The smooth dovetailing of roles extended to include number 8 Harry Wilson:
And also Angus Scott-Young when he came on to replace Wilson for the last quarter of the game:
McReight has just completed one tackle when he runs around the back of the ruck in time for a classic double involvement on the very next play off a solid tackle by Scott-Young.
This kind of epic work rate quickly becomes infectious and generates the same kind of desire in surrounding players – if they didn’t have it already. Here is Wilson, first pinning Billy Meakes behind the gainline, then getting up to make a second hit on Rebels prop Cameron Orr:
In complete contrast to the previous week at the SCG, not one of the Reds’ forwards was bigger than his counterpart in the Rebels pack – not even Taniela Tupou up against the monstrous Pone Fa’amausili.
The difference was, if anything, even more heavily accented in the back row, where the Rebels fielded two big flankers in Brad Wilkin and Josh Kemeny, bookending their Wallaby number 8 Isi Naisarani.
The Reds had the smallest forward on the pitch in Fraser McReight, but he and his mates (Liam Wright and Harry Wilson) ran rings around their opposite numbers with their speed and sustained work-rate in defence.

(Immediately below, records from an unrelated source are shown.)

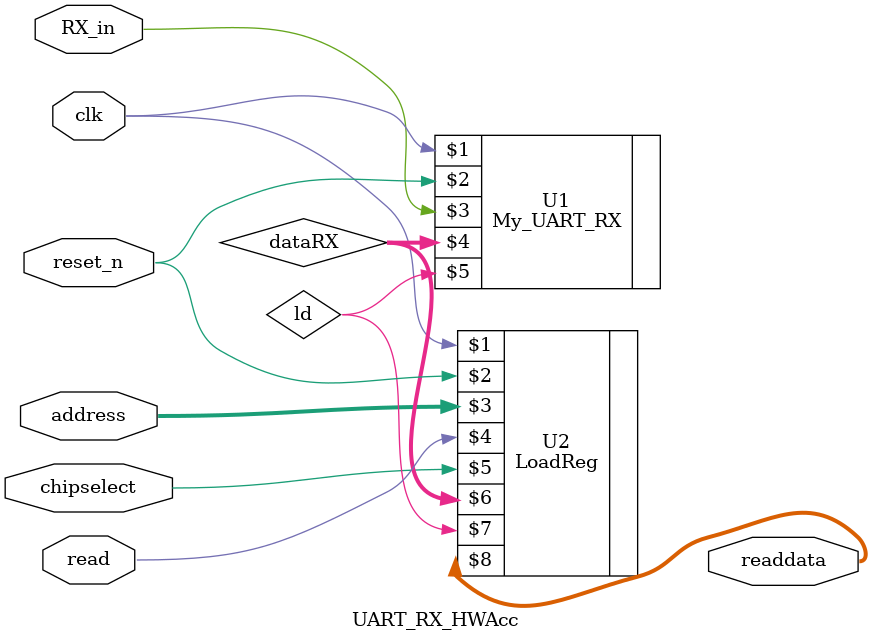
<source format=v>
module UART_RX_HWAcc(
	input clk,
	input reset_n,
	input [1:0] address,
	input read,
	input chipselect,
	input RX_in,
	output reg [31:0] readdata
);

wire ld;
wire [8:0] dataRX;

My_UART_RX U1(clk, reset_n, RX_in, dataRX, ld);
LoadReg U2(clk, reset_n, address, read, chipselect, dataRX, ld, readdata);

endmodule
</source>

The Rebels dominated the lineout and possession of the ball, but the Reds won the try-count 3-0 and made the final score short-handed, with Brandon Paenga-Amosa off the field for the final ten minutes of the game.
If the match had gone on for another ten minutes, it was the Reds, not the Rebels, who would have scored again. If the last two weeks have proved anything, they have proved that it is that the rapier, not the bludgeon, which wins most top rugby games in the professional era.

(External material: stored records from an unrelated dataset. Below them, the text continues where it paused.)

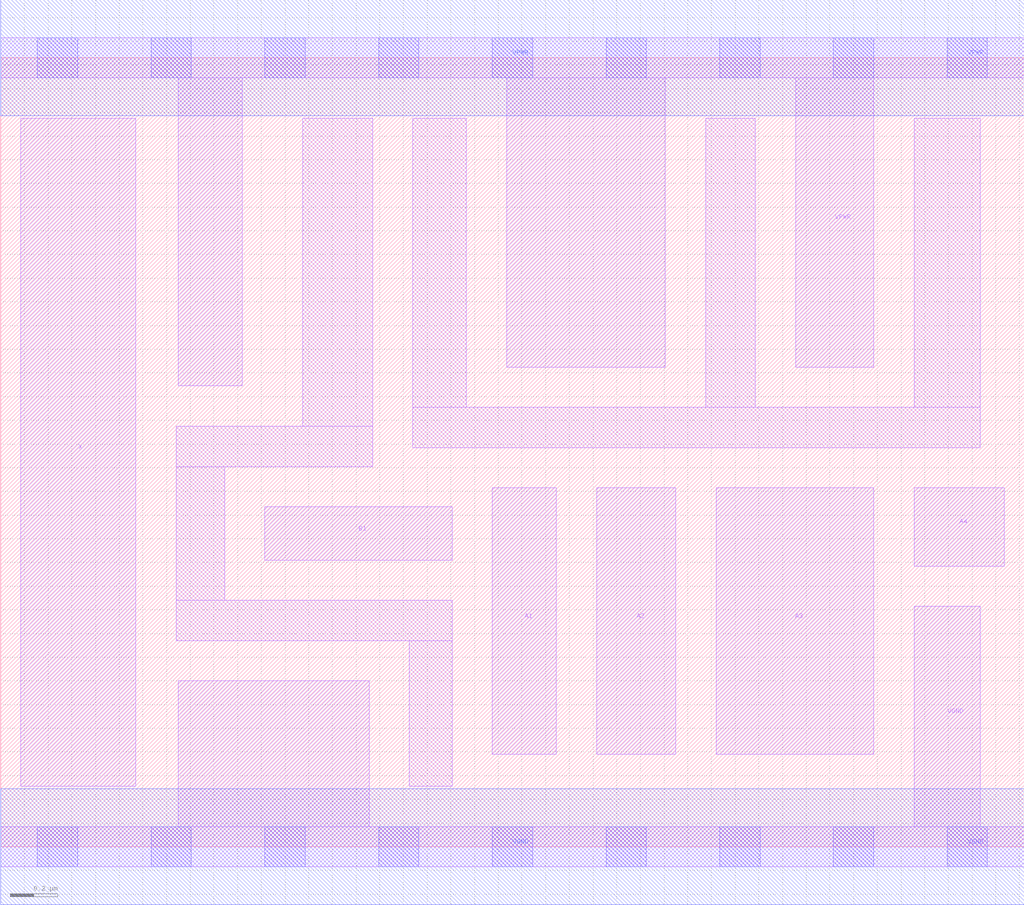
<source format=lef>
# Copyright 2020 The SkyWater PDK Authors
#
# Licensed under the Apache License, Version 2.0 (the "License");
# you may not use this file except in compliance with the License.
# You may obtain a copy of the License at
#
#     https://www.apache.org/licenses/LICENSE-2.0
#
# Unless required by applicable law or agreed to in writing, software
# distributed under the License is distributed on an "AS IS" BASIS,
# WITHOUT WARRANTIES OR CONDITIONS OF ANY KIND, either express or implied.
# See the License for the specific language governing permissions and
# limitations under the License.
#
# SPDX-License-Identifier: Apache-2.0

VERSION 5.7 ;
  NAMESCASESENSITIVE ON ;
  NOWIREEXTENSIONATPIN ON ;
  DIVIDERCHAR "/" ;
  BUSBITCHARS "[]" ;
UNITS
  DATABASE MICRONS 200 ;
END UNITS
MACRO sky130_fd_sc_lp__a41o_1
  CLASS CORE ;
  SOURCE USER ;
  FOREIGN sky130_fd_sc_lp__a41o_1 ;
  ORIGIN  0.000000  0.000000 ;
  SIZE  4.320000 BY  3.330000 ;
  SYMMETRY X Y R90 ;
  SITE unit ;
  PIN A1
    ANTENNAGATEAREA  0.315000 ;
    DIRECTION INPUT ;
    USE SIGNAL ;
    PORT
      LAYER li1 ;
        RECT 2.075000 0.390000 2.345000 1.515000 ;
    END
  END A1
  PIN A2
    ANTENNAGATEAREA  0.315000 ;
    DIRECTION INPUT ;
    USE SIGNAL ;
    PORT
      LAYER li1 ;
        RECT 2.515000 0.390000 2.850000 1.515000 ;
    END
  END A2
  PIN A3
    ANTENNAGATEAREA  0.315000 ;
    DIRECTION INPUT ;
    USE SIGNAL ;
    PORT
      LAYER li1 ;
        RECT 3.020000 0.390000 3.685000 1.515000 ;
    END
  END A3
  PIN A4
    ANTENNAGATEAREA  0.315000 ;
    DIRECTION INPUT ;
    USE SIGNAL ;
    PORT
      LAYER li1 ;
        RECT 3.855000 1.185000 4.235000 1.515000 ;
    END
  END A4
  PIN B1
    ANTENNAGATEAREA  0.315000 ;
    DIRECTION INPUT ;
    USE SIGNAL ;
    PORT
      LAYER li1 ;
        RECT 1.115000 1.210000 1.905000 1.435000 ;
    END
  END B1
  PIN X
    ANTENNADIFFAREA  0.556500 ;
    DIRECTION OUTPUT ;
    USE SIGNAL ;
    PORT
      LAYER li1 ;
        RECT 0.085000 0.255000 0.570000 3.075000 ;
    END
  END X
  PIN VGND
    DIRECTION INOUT ;
    USE GROUND ;
    PORT
      LAYER li1 ;
        RECT 0.000000 -0.085000 4.320000 0.085000 ;
        RECT 0.750000  0.085000 1.555000 0.700000 ;
        RECT 3.855000  0.085000 4.135000 1.015000 ;
      LAYER mcon ;
        RECT 0.155000 -0.085000 0.325000 0.085000 ;
        RECT 0.635000 -0.085000 0.805000 0.085000 ;
        RECT 1.115000 -0.085000 1.285000 0.085000 ;
        RECT 1.595000 -0.085000 1.765000 0.085000 ;
        RECT 2.075000 -0.085000 2.245000 0.085000 ;
        RECT 2.555000 -0.085000 2.725000 0.085000 ;
        RECT 3.035000 -0.085000 3.205000 0.085000 ;
        RECT 3.515000 -0.085000 3.685000 0.085000 ;
        RECT 3.995000 -0.085000 4.165000 0.085000 ;
      LAYER met1 ;
        RECT 0.000000 -0.245000 4.320000 0.245000 ;
    END
  END VGND
  PIN VPWR
    DIRECTION INOUT ;
    USE POWER ;
    PORT
      LAYER li1 ;
        RECT 0.000000 3.245000 4.320000 3.415000 ;
        RECT 0.750000 1.945000 1.020000 3.245000 ;
        RECT 2.135000 2.025000 2.805000 3.245000 ;
        RECT 3.355000 2.025000 3.685000 3.245000 ;
      LAYER mcon ;
        RECT 0.155000 3.245000 0.325000 3.415000 ;
        RECT 0.635000 3.245000 0.805000 3.415000 ;
        RECT 1.115000 3.245000 1.285000 3.415000 ;
        RECT 1.595000 3.245000 1.765000 3.415000 ;
        RECT 2.075000 3.245000 2.245000 3.415000 ;
        RECT 2.555000 3.245000 2.725000 3.415000 ;
        RECT 3.035000 3.245000 3.205000 3.415000 ;
        RECT 3.515000 3.245000 3.685000 3.415000 ;
        RECT 3.995000 3.245000 4.165000 3.415000 ;
      LAYER met1 ;
        RECT 0.000000 3.085000 4.320000 3.575000 ;
    END
  END VPWR
  OBS
    LAYER li1 ;
      RECT 0.740000 0.870000 1.905000 1.040000 ;
      RECT 0.740000 1.040000 0.945000 1.605000 ;
      RECT 0.740000 1.605000 1.570000 1.775000 ;
      RECT 1.275000 1.775000 1.570000 3.075000 ;
      RECT 1.725000 0.255000 1.905000 0.870000 ;
      RECT 1.740000 1.685000 4.135000 1.855000 ;
      RECT 1.740000 1.855000 1.965000 3.075000 ;
      RECT 2.975000 1.855000 3.185000 3.075000 ;
      RECT 3.855000 1.855000 4.135000 3.075000 ;
  END
END sky130_fd_sc_lp__a41o_1

</source>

The Reds had the speed, and they had the organisation to make their quickness really count. They produced the most heroic defensive display by any Queensland side in recent memory.
The young players will feed off that memory and their playing careers will be elevated by it. In the short term, it will have done the Wallabies prospects of the likes of Harry Wilson, Liam Wright and Fraser McReight no harm at all.